After Treesa left the doll that was sitting next to me on the bed slowly turned her head to look at me. She seemed to be studying me carefully, and I found myself studying her just as hard. Her facial features, the shape of her hands, mirrored my own. Everything about her was so comfortingly familiar. But was this doll really my sister? I knew a lot of dolls that looked like us must've been manufactured. Even though I'd been interacting with Treesa long enough to know that she wouldn't deliberately substitute another doll in my sister's place, hoping I wouldn't notice, there was still a slight possibility that Treesa had bought a third Ballerina Barbie and had forgotten. Treesa didn't always have the best memory, and after all this time the possibility that I'd finally found my sister seemed too wonderful to be true. There was only one way to know for sure. "Demi?" I asked quietly.

A warm, joyful smile spread across the other doll's face. "Plie," she said in reply. Demi plie, along with being a common beginner's ballet term, was also a game my sister and I had invented at our old home. The game was similar to both Marco Polo and Hide And Seek. One of us would repeat the word demi while moving from room to room until the other heard and answered plie. The point of the game was to try to find our way back to each other.

I was overwhelmed with relief and joy. It really was Marie, my sister, my twin. I hugged her then, clinging to her like I was afraid to let go. "It's so good to see you," she whispered, her voice chocked with emotion. We stayed that way for a long time, just trying to take it all in. Then we talked for what felt like hours. I told her all about Treesa and my new doll friends, and what had happened to me in the time we were separated. I even explained to her the meaning behind the new names Treesa had given us. Marie then shared with me a little about her time in storage. I could tell that this was difficult for her to talk about, so I didn't pressure her for too many details. She knew though that I would always be there to listen if she needed me, and she shared more with me over the coming weeks.

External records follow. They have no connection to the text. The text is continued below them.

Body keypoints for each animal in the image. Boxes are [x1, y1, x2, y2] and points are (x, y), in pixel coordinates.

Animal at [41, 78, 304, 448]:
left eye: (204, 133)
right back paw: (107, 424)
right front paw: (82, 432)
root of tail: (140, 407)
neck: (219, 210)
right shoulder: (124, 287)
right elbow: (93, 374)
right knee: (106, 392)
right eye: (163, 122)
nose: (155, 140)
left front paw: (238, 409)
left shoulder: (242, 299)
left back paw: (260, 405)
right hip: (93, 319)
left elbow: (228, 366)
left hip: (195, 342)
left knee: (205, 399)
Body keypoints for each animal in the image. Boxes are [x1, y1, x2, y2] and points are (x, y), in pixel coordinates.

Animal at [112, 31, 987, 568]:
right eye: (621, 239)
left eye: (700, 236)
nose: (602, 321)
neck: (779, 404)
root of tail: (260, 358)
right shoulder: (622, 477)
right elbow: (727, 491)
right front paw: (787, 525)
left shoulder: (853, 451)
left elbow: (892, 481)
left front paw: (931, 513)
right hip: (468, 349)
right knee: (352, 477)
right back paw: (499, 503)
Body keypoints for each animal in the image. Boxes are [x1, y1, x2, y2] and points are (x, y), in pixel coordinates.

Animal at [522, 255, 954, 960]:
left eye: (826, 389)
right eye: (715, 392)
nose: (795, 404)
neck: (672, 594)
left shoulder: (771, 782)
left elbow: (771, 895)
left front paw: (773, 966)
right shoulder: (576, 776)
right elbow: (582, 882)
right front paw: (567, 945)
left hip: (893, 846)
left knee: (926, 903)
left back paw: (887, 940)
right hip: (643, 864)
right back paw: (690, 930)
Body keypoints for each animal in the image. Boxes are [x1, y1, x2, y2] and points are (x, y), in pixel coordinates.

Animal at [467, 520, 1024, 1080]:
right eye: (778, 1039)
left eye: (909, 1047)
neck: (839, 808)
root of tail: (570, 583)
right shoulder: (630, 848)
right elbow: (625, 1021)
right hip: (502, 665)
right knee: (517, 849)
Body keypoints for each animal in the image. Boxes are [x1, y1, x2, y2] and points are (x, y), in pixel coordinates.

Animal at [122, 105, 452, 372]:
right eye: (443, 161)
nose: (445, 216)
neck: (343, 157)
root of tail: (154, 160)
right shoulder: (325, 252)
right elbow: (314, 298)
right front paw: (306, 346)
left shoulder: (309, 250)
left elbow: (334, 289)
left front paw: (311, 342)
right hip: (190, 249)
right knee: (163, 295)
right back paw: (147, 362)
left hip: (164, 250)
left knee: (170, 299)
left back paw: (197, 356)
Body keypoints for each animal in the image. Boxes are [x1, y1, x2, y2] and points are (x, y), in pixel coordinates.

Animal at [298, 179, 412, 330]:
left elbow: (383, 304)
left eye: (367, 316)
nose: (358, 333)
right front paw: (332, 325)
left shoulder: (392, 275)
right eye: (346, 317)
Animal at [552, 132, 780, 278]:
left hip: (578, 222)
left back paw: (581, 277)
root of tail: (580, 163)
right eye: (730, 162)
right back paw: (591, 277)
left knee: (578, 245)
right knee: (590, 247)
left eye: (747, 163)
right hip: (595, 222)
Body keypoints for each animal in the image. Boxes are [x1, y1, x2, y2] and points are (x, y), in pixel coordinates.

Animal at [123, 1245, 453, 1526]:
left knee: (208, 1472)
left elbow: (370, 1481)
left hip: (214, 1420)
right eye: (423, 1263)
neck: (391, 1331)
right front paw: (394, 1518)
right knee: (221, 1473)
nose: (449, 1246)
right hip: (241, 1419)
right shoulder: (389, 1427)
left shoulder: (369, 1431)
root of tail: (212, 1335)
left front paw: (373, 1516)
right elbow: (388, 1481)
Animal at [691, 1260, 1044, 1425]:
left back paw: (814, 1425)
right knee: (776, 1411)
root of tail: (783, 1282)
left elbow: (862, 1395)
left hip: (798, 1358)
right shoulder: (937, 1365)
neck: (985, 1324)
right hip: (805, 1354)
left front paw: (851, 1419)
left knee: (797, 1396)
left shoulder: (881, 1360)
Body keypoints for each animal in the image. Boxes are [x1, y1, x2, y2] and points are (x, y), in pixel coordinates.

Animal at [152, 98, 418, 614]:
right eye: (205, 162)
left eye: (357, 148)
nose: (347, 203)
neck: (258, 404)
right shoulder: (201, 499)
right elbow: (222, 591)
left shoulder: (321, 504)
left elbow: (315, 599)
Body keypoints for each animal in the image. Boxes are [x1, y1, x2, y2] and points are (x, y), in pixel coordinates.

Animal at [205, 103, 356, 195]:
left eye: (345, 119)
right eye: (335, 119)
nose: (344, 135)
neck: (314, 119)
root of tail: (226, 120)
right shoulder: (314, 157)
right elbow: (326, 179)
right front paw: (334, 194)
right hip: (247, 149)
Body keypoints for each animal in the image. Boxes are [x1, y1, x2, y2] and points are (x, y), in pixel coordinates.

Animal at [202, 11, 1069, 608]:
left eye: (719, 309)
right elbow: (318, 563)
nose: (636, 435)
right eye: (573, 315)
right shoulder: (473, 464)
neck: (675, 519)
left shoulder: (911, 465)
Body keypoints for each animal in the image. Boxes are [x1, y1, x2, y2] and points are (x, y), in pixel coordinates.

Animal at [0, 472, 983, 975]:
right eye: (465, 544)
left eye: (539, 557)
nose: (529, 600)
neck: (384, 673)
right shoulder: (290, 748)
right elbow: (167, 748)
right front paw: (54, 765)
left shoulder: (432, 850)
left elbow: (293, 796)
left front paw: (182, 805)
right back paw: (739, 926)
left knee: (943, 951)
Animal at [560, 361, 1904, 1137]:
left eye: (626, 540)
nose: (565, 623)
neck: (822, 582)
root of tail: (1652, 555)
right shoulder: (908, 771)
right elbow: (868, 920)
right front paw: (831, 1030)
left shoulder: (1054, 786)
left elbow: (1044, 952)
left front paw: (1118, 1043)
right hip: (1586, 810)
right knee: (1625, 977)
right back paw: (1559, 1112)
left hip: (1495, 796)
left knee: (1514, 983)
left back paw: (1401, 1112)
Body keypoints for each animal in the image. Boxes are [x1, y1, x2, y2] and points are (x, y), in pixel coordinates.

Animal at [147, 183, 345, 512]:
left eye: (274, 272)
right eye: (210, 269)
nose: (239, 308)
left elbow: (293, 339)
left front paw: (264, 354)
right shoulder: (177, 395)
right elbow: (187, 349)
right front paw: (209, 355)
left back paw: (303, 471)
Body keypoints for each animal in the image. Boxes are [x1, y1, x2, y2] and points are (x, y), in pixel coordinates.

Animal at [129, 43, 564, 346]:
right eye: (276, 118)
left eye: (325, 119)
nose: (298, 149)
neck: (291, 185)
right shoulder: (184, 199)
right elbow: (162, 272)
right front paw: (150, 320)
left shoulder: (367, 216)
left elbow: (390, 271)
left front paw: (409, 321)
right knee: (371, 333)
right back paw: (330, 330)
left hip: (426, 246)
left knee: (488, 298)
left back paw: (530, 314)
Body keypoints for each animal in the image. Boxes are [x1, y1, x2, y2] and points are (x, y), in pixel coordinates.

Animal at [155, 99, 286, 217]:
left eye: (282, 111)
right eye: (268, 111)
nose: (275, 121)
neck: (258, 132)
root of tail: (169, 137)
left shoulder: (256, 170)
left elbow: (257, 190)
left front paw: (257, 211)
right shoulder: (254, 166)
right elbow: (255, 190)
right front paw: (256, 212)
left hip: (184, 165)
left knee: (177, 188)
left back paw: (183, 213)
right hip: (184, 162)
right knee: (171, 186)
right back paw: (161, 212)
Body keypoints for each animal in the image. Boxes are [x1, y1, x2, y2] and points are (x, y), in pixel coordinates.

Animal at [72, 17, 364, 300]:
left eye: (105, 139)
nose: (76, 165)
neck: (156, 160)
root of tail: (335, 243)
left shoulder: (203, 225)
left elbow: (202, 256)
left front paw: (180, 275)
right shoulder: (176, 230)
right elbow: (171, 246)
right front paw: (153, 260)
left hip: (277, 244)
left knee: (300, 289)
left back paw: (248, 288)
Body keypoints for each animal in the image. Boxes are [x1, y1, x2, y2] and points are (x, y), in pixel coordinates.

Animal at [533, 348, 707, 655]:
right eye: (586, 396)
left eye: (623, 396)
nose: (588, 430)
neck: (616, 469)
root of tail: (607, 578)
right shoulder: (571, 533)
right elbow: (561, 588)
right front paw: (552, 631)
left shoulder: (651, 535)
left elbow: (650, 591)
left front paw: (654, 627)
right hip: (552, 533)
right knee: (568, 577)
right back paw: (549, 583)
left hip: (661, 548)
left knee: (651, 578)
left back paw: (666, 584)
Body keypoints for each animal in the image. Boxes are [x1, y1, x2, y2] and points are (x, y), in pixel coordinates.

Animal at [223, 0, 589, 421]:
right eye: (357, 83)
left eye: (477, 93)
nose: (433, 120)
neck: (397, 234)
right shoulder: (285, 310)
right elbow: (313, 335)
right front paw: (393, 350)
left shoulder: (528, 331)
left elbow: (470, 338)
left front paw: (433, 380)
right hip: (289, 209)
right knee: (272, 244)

It took time for Marie to adjust to being surrounded by so many other dolls, so I introduced her to my new friends slowly, a few at a time. Even though she seemed disappointed that she'd missed so much Marie also seemed glad that I'd made other friends while she was gone. I still can't explain how wonderful it feels to wake up every morning knowing that my twin sister is there to share my day with me. We've become almost inseparable since we found each other again. In fact I was a little worried that I might've been neglecting my other doll friends by spending so much time with my sister. But I think my friends understand. They've all been very welcoming to Marie, and they don't seem to mind including her in whatever we might be doing.

Ever since Thanksgiving I keep thinking about all the things I have to be grateful for. I never want to forget how I felt when I was separated from my sister, because I never want to start taking for granted all the blessings in my life. When Marie and I first came to live with Treesa it felt like we would always be together, because we always had been together. I know now that we can never really know how much time we have with those we love. So this holiday season why don't we all try to make the most of the time we have.